- **Prompt**
Turn the lines of every item below into a numbered list, skipping blank lines. Leave the pictures out of your answer.

(Excerpted data Opens)

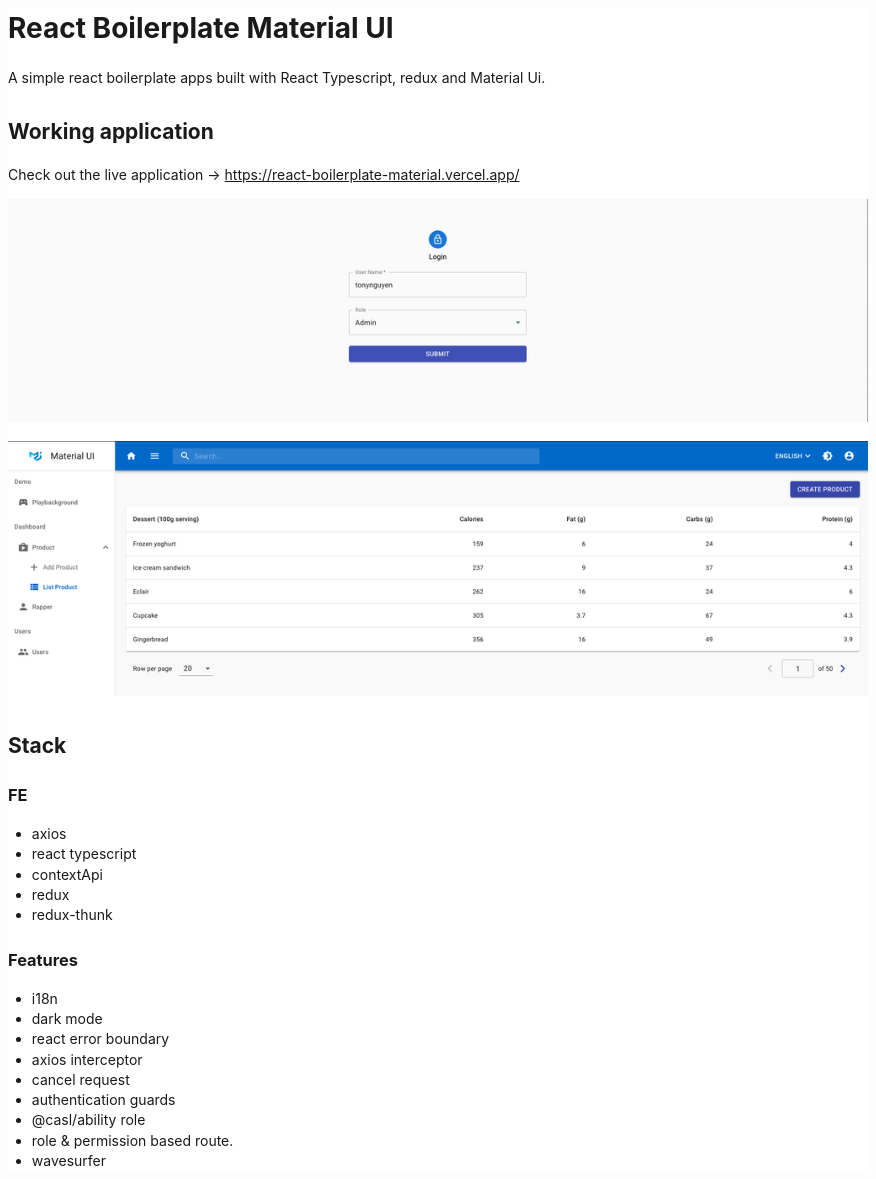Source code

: # React Boilerplate Material UI

A simple react boilerplate apps built with React Typescript, redux and Material Ui.
 
## Working application

Check out the live application -> https://react-boilerplate-material.vercel.app/

![React Boilplate Demo](public/assets/images/lading-page1.png)

![React Boilplate Overview](public/assets/images/lading-page2.png)

## Stack

### FE

- axios
- react typescript
- contextApi
- redux
- redux-thunk

### Features

- i18n
- dark mode
- react error boundary
- axios interceptor
- cancel request
- authentication guards
- @casl/ability role
- role & permission based route.
- wavesurfer
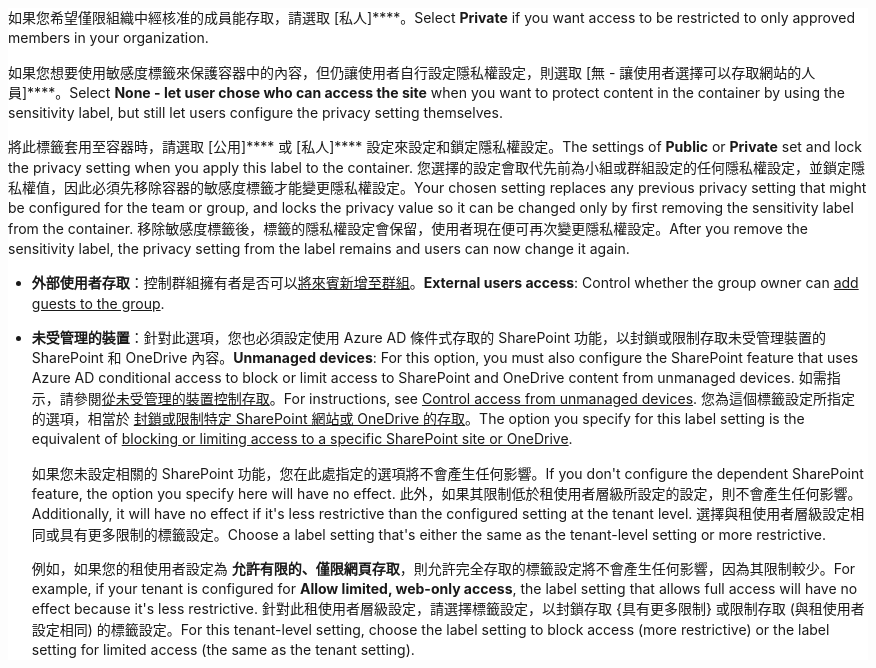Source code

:   <span data-ttu-id="a5ec3-136">如果您希望僅限組織中經核准的成員能存取，請選取 [私人]\*\*\*\*。</span><span class="sxs-lookup"><span data-stu-id="a5ec3-136">Select **Private** if you want access to be restricted to only approved members in your organization.</span></span>

  <span data-ttu-id="a5ec3-137">如果您想要使用敏感度標籤來保護容器中的內容，但仍讓使用者自行設定隱私權設定，則選取 [無 - 讓使用者選擇可以存取網站的人員]\*\*\*\*。</span><span class="sxs-lookup"><span data-stu-id="a5ec3-137">Select **None - let user chose who can access the site** when you want to protect content in the container by using the sensitivity label, but still let users configure the privacy setting themselves.</span></span>

  <span data-ttu-id="a5ec3-138">將此標籤套用至容器時，請選取 [公用]\*\*\*\* 或 [私人]\*\*\*\* 設定來設定和鎖定隱私權設定。</span><span class="sxs-lookup"><span data-stu-id="a5ec3-138">The settings of **Public** or **Private** set and lock the privacy setting when you apply this label to the container.</span></span> <span data-ttu-id="a5ec3-139">您選擇的設定會取代先前為小組或群組設定的任何隱私權設定，並鎖定隱私權值，因此必須先移除容器的敏感度標籤才能變更隱私權設定。</span><span class="sxs-lookup"><span data-stu-id="a5ec3-139">Your chosen setting replaces any previous privacy setting that might be configured for the team or group, and locks the privacy value so it can be changed only by first removing the sensitivity label from the container.</span></span> <span data-ttu-id="a5ec3-140">移除敏感度標籤後，標籤的隱私權設定會保留，使用者現在便可再次變更隱私權設定。</span><span class="sxs-lookup"><span data-stu-id="a5ec3-140">After you remove the sensitivity label, the privacy setting from the label remains and users can now change it again.</span></span>

- <span data-ttu-id="a5ec3-141">**外部使用者存取**：控制群組擁有者是否可以[將來賓新增至群組](/office365/admin/create-groups/manage-guest-access-in-groups)。</span><span class="sxs-lookup"><span data-stu-id="a5ec3-141">**External users access**: Control whether the group owner can [add guests to the group](/office365/admin/create-groups/manage-guest-access-in-groups).</span></span>

- <span data-ttu-id="a5ec3-142">**未受管理的裝置**：針對此選項，您也必須設定使用 Azure AD 條件式存取的 SharePoint 功能，以封鎖或限制存取未受管理裝置的 SharePoint 和 OneDrive 內容。</span><span class="sxs-lookup"><span data-stu-id="a5ec3-142">**Unmanaged devices**: For this option, you must also configure the SharePoint feature that uses Azure AD conditional access to block or limit access to SharePoint and OneDrive content from unmanaged devices.</span></span> <span data-ttu-id="a5ec3-143">如需指示，請參閱[從未受管理的裝置控制存取](/sharepoint/control-access-from-unmanaged-devices)。</span><span class="sxs-lookup"><span data-stu-id="a5ec3-143">For instructions, see [Control access from unmanaged devices](/sharepoint/control-access-from-unmanaged-devices).</span></span> <span data-ttu-id="a5ec3-144">您為這個標籤設定所指定的選項，相當於 [封鎖或限制特定 SharePoint 網站或 OneDrive 的存取](https://docs.microsoft.com/sharepoint/control-access-from-unmanaged-devices#block-or-limit-access-to-a-specific-sharepoint-site-or-onedrive)。</span><span class="sxs-lookup"><span data-stu-id="a5ec3-144">The option you specify for this label setting is the equivalent of [blocking or limiting access to a specific SharePoint site or OneDrive](https://docs.microsoft.com/sharepoint/control-access-from-unmanaged-devices#block-or-limit-access-to-a-specific-sharepoint-site-or-onedrive).</span></span>
    
    <span data-ttu-id="a5ec3-145">如果您未設定相關的 SharePoint 功能，您在此處指定的選項將不會產生任何影響。</span><span class="sxs-lookup"><span data-stu-id="a5ec3-145">If you don't configure the dependent SharePoint feature, the option you specify here will have no effect.</span></span> <span data-ttu-id="a5ec3-146">此外，如果其限制低於租使用者層級所設定的設定，則不會產生任何影響。</span><span class="sxs-lookup"><span data-stu-id="a5ec3-146">Additionally, it will have no effect if it's less restrictive than the configured setting at the tenant level.</span></span> <span data-ttu-id="a5ec3-147">選擇與租使用者層級設定相同或具有更多限制的標籤設定。</span><span class="sxs-lookup"><span data-stu-id="a5ec3-147">Choose a label setting that's either the same as the tenant-level setting or more restrictive.</span></span>
    
    <span data-ttu-id="a5ec3-148">例如，如果您的租使用者設定為 **允許有限的、僅限網頁存取**，則允許完全存取的標籤設定將不會產生任何影響，因為其限制較少。</span><span class="sxs-lookup"><span data-stu-id="a5ec3-148">For example, if your tenant is configured for **Allow limited, web-only access**, the label setting that allows full access will have no effect because it's less restrictive.</span></span> <span data-ttu-id="a5ec3-149">針對此租使用者層級設定，請選擇標籤設定，以封鎖存取 {具有更多限制} 或限制存取 (與租使用者設定相同) 的標籤設定。</span><span class="sxs-lookup"><span data-stu-id="a5ec3-149">For this tenant-level setting, choose the label setting to block access (more restrictive) or the label setting for limited access (the same as the tenant setting).</span></span>
    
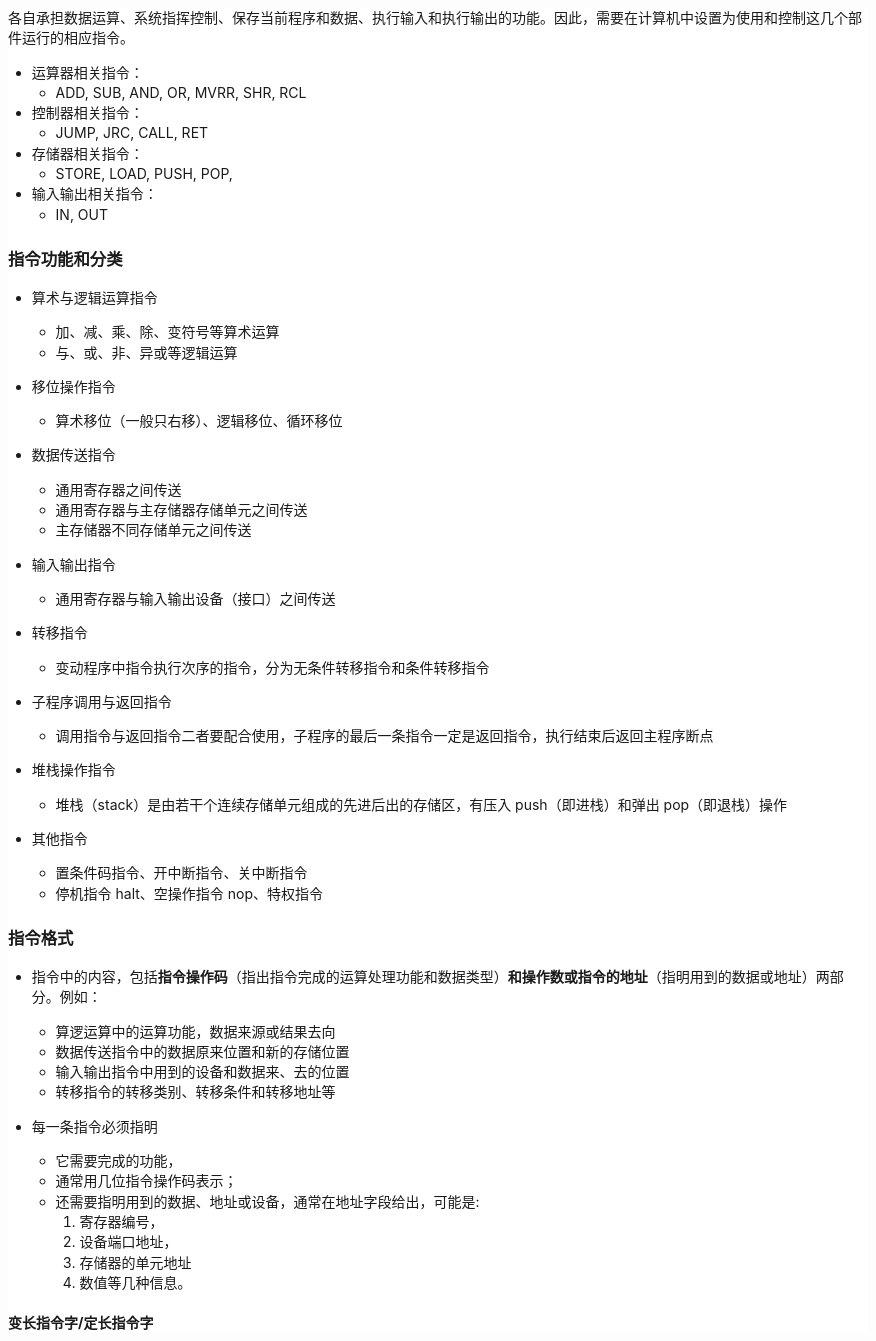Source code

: 各自承担数据运算、系统指挥控制、保存当前程序和数据、执行输入和执行输出的功能。因此，需要在计算机中设置为使用和控制这几个部件运行的相应指令。

- 运算器相关指令：
	- ADD, SUB, AND, OR, MVRR, SHR, RCL
- 控制器相关指令：
	- JUMP, JRC, CALL, RET
- 存储器相关指令：
	- STORE, LOAD, PUSH, POP, 
- 输入输出相关指令：
	- IN, OUT

### 指令功能和分类

- 算术与逻辑运算指令
	- 加、减、乘、除、变符号等算术运算
	- 与、或、非、异或等逻辑运算
- 移位操作指令
	- 算术移位（一般只右移）、逻辑移位、循环移位
- 数据传送指令
	- 通用寄存器之间传送
	- 通用寄存器与主存储器存储单元之间传送
	- 主存储器不同存储单元之间传送
- 输入输出指令
	- 通用寄存器与输入输出设备（接口）之间传送

- 转移指令
	- 变动程序中指令执行次序的指令，分为无条件转移指令和条件转移指令
- 子程序调用与返回指令
	- 调用指令与返回指令二者要配合使用，子程序的最后一条指令一定是返回指令，执行结束后返回主程序断点
- 堆栈操作指令
	- 堆栈（stack）是由若干个连续存储单元组成的先进后出的存储区，有压入 push（即进栈）和弹出 pop（即退栈）操作
- 其他指令
	- 置条件码指令、开中断指令、关中断指令
	- 停机指令 halt、空操作指令 nop、特权指令

### 指令格式

- 指令中的内容，包括**指令操作码**（指出指令完成的运算处理功能和数据类型）**和操作数或指令的地址**（指明用到的数据或地址）两部分。例如：
	- 算逻运算中的运算功能，数据来源或结果去向
	- 数据传送指令中的数据原来位置和新的存储位置
	- 输入输出指令中用到的设备和数据来、去的位置
	- 转移指令的转移类别、转移条件和转移地址等

- 每一条指令必须指明
	- 它需要完成的功能，
	- 通常用几位指令操作码表示；
	- 还需要指明用到的数据、地址或设备，通常在地址字段给出，可能是: 
		1) 寄存器编号，
		2) 设备端口地址，
		3) 存储器的单元地址
		4) 数值等几种信息。

#### 变长指令字/定长指令字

(Excerpted data Closes)

- **Answer space**
1. Source code
2. : # React Boilerplate Material UI
3. A simple react boilerplate apps built with React Typescript, redux and Material Ui.
4. ## Working application
5. Check out the live application -> https://react-boilerplate-material.vercel.app/
6. ![React Boilplate Demo](public/assets/images/lading-page1.png)
7. ![React Boilplate Overview](public/assets/images/lading-page2.png)
8. ## Stack
9. ### FE
10. - axios
11. - react typescript
12. - contextApi
13. - redux
14. - redux-thunk
15. ### Features
16. - i18n
17. - dark mode
18. - react error boundary
19. - axios interceptor
20. - cancel request
21. - authentication guards
22. - @casl/ability role
23. - role & permission based route.
24. - wavesurfer
25. Source code
26. :   <span data-ttu-id="a5ec3-136">如果您希望僅限組織中經核准的成員能存取，請選取 [私人]\*\*\*\*。</span><span class="sxs-lookup"><span data-stu-id="a5ec3-136">Select **Private** if you want access to be restricted to only approved members in your organization.</span></span>
27.   <span data-ttu-id="a5ec3-137">如果您想要使用敏感度標籤來保護容器中的內容，但仍讓使用者自行設定隱私權設定，則選取 [無 - 讓使用者選擇可以存取網站的人員]\*\*\*\*。</span><span class="sxs-lookup"><span data-stu-id="a5ec3-137">Select **None - let user chose who can access the site** when you want to protect content in the container by using the sensitivity label, but still let users configure the privacy setting themselves.</span></span>
28.   <span data-ttu-id="a5ec3-138">將此標籤套用至容器時，請選取 [公用]\*\*\*\* 或 [私人]\*\*\*\* 設定來設定和鎖定隱私權設定。</span><span class="sxs-lookup"><span data-stu-id="a5ec3-138">The settings of **Public** or **Private** set and lock the privacy setting when you apply this label to the container.</span></span> <span data-ttu-id="a5ec3-139">您選擇的設定會取代先前為小組或群組設定的任何隱私權設定，並鎖定隱私權值，因此必須先移除容器的敏感度標籤才能變更隱私權設定。</span><span class="sxs-lookup"><span data-stu-id="a5ec3-139">Your chosen setting replaces any previous privacy setting that might be configured for the team or group, and locks the privacy value so it can be changed only by first removing the sensitivity label from the container.</span></span> <span data-ttu-id="a5ec3-140">移除敏感度標籤後，標籤的隱私權設定會保留，使用者現在便可再次變更隱私權設定。</span><span class="sxs-lookup"><span data-stu-id="a5ec3-140">After you remove the sensitivity label, the privacy setting from the label remains and users can now change it again.</span></span>
29. - <span data-ttu-id="a5ec3-141">**外部使用者存取**：控制群組擁有者是否可以[將來賓新增至群組](/office365/admin/create-groups/manage-guest-access-in-groups)。</span><span class="sxs-lookup"><span data-stu-id="a5ec3-141">**External users access**: Control whether the group owner can [add guests to the group](/office365/admin/create-groups/manage-guest-access-in-groups).</span></span>
30. - <span data-ttu-id="a5ec3-142">**未受管理的裝置**：針對此選項，您也必須設定使用 Azure AD 條件式存取的 SharePoint 功能，以封鎖或限制存取未受管理裝置的 SharePoint 和 OneDrive 內容。</span><span class="sxs-lookup"><span data-stu-id="a5ec3-142">**Unmanaged devices**: For this option, you must also configure the SharePoint feature that uses Azure AD conditional access to block or limit access to SharePoint and OneDrive content from unmanaged devices.</span></span> <span data-ttu-id="a5ec3-143">如需指示，請參閱[從未受管理的裝置控制存取](/sharepoint/control-access-from-unmanaged-devices)。</span><span class="sxs-lookup"><span data-stu-id="a5ec3-143">For instructions, see [Control access from unmanaged devices](/sharepoint/control-access-from-unmanaged-devices).</span></span> <span data-ttu-id="a5ec3-144">您為這個標籤設定所指定的選項，相當於 [封鎖或限制特定 SharePoint 網站或 OneDrive 的存取](https://docs.microsoft.com/sharepoint/control-access-from-unmanaged-devices#block-or-limit-access-to-a-specific-sharepoint-site-or-onedrive)。</span><span class="sxs-lookup"><span data-stu-id="a5ec3-144">The option you specify for this label setting is the equivalent of [blocking or limiting access to a specific SharePoint site or OneDrive](https://docs.microsoft.com/sharepoint/control-access-from-unmanaged-devices#block-or-limit-access-to-a-specific-sharepoint-site-or-onedrive).</span></span>
31.     <span data-ttu-id="a5ec3-145">如果您未設定相關的 SharePoint 功能，您在此處指定的選項將不會產生任何影響。</span><span class="sxs-lookup"><span data-stu-id="a5ec3-145">If you don't configure the dependent SharePoint feature, the option you specify here will have no effect.</span></span> <span data-ttu-id="a5ec3-146">此外，如果其限制低於租使用者層級所設定的設定，則不會產生任何影響。</span><span class="sxs-lookup"><span data-stu-id="a5ec3-146">Additionally, it will have no effect if it's less restrictive than the configured setting at the tenant level.</span></span> <span data-ttu-id="a5ec3-147">選擇與租使用者層級設定相同或具有更多限制的標籤設定。</span><span class="sxs-lookup"><span data-stu-id="a5ec3-147">Choose a label setting that's either the same as the tenant-level setting or more restrictive.</span></span>
32.     <span data-ttu-id="a5ec3-148">例如，如果您的租使用者設定為 **允許有限的、僅限網頁存取**，則允許完全存取的標籤設定將不會產生任何影響，因為其限制較少。</span><span class="sxs-lookup"><span data-stu-id="a5ec3-148">For example, if your tenant is configured for **Allow limited, web-only access**, the label setting that allows full access will have no effect because it's less restrictive.</span></span> <span data-ttu-id="a5ec3-149">針對此租使用者層級設定，請選擇標籤設定，以封鎖存取 {具有更多限制} 或限制存取 (與租使用者設定相同) 的標籤設定。</span><span class="sxs-lookup"><span data-stu-id="a5ec3-149">For this tenant-level setting, choose the label setting to block access (more restrictive) or the label setting for limited access (the same as the tenant setting).</span></span>
33. Source code
34. : 各自承担数据运算、系统指挥控制、保存当前程序和数据、执行输入和执行输出的功能。因此，需要在计算机中设置为使用和控制这几个部件运行的相应指令。
35. - 运算器相关指令：
36. 	- ADD, SUB, AND, OR, MVRR, SHR, RCL
37. - 控制器相关指令：
38. 	- JUMP, JRC, CALL, RET
39. - 存储器相关指令：
40. 	- STORE, LOAD, PUSH, POP, 
41. - 输入输出相关指令：
42. 	- IN, OUT
43. ### 指令功能和分类
44. - 算术与逻辑运算指令
45. 	- 加、减、乘、除、变符号等算术运算
46. 	- 与、或、非、异或等逻辑运算
47. - 移位操作指令
48. 	- 算术移位（一般只右移）、逻辑移位、循环移位
49. - 数据传送指令
50. 	- 通用寄存器之间传送
51. 	- 通用寄存器与主存储器存储单元之间传送
52. 	- 主存储器不同存储单元之间传送
53. - 输入输出指令
54. 	- 通用寄存器与输入输出设备（接口）之间传送
55. - 转移指令
56. 	- 变动程序中指令执行次序的指令，分为无条件转移指令和条件转移指令
57. - 子程序调用与返回指令
58. 	- 调用指令与返回指令二者要配合使用，子程序的最后一条指令一定是返回指令，执行结束后返回主程序断点
59. - 堆栈操作指令
60. 	- 堆栈（stack）是由若干个连续存储单元组成的先进后出的存储区，有压入 push（即进栈）和弹出 pop（即退栈）操作
61. - 其他指令
62. 	- 置条件码指令、开中断指令、关中断指令
63. 	- 停机指令 halt、空操作指令 nop、特权指令
64. ### 指令格式
65. - 指令中的内容，包括**指令操作码**（指出指令完成的运算处理功能和数据类型）**和操作数或指令的地址**（指明用到的数据或地址）两部分。例如：
66. 	- 算逻运算中的运算功能，数据来源或结果去向
67. 	- 数据传送指令中的数据原来位置和新的存储位置
68. 	- 输入输出指令中用到的设备和数据来、去的位置
69. 	- 转移指令的转移类别、转移条件和转移地址等
70. - 每一条指令必须指明
71. 	- 它需要完成的功能，
72. 	- 通常用几位指令操作码表示；
73. 	- 还需要指明用到的数据、地址或设备，通常在地址字段给出，可能是: 
74. 		1) 寄存器编号，
75. 		2) 设备端口地址，
76. 		3) 存储器的单元地址
77. 		4) 数值等几种信息。
78. #### 变长指令字/定长指令字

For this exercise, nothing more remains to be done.